** Opening Document section block **
In 2010, Boston Duck Tours was asked to help transport flood victims in Wayland, MA. Torrential rains had left the Pelham Island area of Wayland isolated and the Ducks were brought in to ferry people in and out of their neighborhood until the waters receded. On August 7, 2014, Boston Duck Tours retired its last remaining original World War II DUKW from regularly scheduled tours. As of 2015 all regular tours are conducted on replica DUKWs that are larger and easier to repair than the original vehicles, and run on bio diesel.

== Safety and Accidents ==
On April 30, 2016, a Boston Duck Tours vehicle struck a motor scooter at the intersection of Charles and Beacon Streets, resulting in the death of 28-year-old Allison Warmuth. This followed a series of smaller accidents, including a 2010 collision that injured five people.

In response to the 2016 tragedy, the Massachusetts Department of Public Utilities and state legislators implemented new safety requirements for amphibious tour vehicles. These regulations included:

- Safety Technology: Mandatory installation of blind-spot cameras and proximity sensors on all DUKW and replica vehicles.
- Crewing Requirements: A prohibition on "single-operator" tours. Drivers are now required to focus solely on navigation, while a separate narrator must be present to handle the tour's historical commentary.
- Operating Restrictions: Limitations on tour routes to avoid high-risk intersections where visibility is most compromised for the large vehicles.
** Closing Document section block **
** Opening Provided data block **
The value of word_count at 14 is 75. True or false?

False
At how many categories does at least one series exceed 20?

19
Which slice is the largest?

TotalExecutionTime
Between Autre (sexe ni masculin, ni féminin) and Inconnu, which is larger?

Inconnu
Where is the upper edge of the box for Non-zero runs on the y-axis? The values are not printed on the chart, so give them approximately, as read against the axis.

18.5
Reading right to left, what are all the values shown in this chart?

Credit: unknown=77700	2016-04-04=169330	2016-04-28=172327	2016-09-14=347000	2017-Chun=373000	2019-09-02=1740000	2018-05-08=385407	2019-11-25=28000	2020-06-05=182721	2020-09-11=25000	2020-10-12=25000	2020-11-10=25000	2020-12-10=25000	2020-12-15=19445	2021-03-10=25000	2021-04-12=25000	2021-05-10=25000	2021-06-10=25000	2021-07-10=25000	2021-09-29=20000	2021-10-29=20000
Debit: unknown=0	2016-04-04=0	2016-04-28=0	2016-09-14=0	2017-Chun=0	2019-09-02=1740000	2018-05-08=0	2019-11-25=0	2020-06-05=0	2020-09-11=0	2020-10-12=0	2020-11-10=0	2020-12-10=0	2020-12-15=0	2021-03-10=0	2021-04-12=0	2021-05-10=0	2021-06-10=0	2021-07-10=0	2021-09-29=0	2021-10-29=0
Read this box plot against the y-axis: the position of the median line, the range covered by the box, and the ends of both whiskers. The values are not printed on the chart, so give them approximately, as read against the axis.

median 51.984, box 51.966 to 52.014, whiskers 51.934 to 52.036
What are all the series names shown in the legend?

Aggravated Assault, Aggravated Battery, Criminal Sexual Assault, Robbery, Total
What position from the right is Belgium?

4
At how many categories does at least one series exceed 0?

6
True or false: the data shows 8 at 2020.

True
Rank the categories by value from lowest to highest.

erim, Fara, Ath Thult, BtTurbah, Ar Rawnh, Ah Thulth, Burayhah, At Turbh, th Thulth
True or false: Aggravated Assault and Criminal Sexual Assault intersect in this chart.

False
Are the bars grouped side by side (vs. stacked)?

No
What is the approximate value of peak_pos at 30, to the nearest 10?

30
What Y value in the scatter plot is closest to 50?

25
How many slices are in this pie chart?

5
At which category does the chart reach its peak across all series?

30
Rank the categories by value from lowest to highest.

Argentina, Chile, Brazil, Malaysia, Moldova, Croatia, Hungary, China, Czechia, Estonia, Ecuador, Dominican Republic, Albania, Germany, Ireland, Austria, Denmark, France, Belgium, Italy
** Closing Provided data block **
[Task details]: Reproduce the Boston Duck Tours passage verbatim from "In response to" to "tour's historical commentary.".

[Result below]:
In response to the 2016 tragedy, the Massachusetts Department of Public Utilities and state legislators implemented new safety requirements for amphibious tour vehicles. These regulations included:

- Safety Technology: Mandatory installation of blind-spot cameras and proximity sensors on all DUKW and replica vehicles.
- Crewing Requirements: A prohibition on "single-operator" tours. Drivers are now required to focus solely on navigation, while a separate narrator must be present to handle the tour's historical commentary.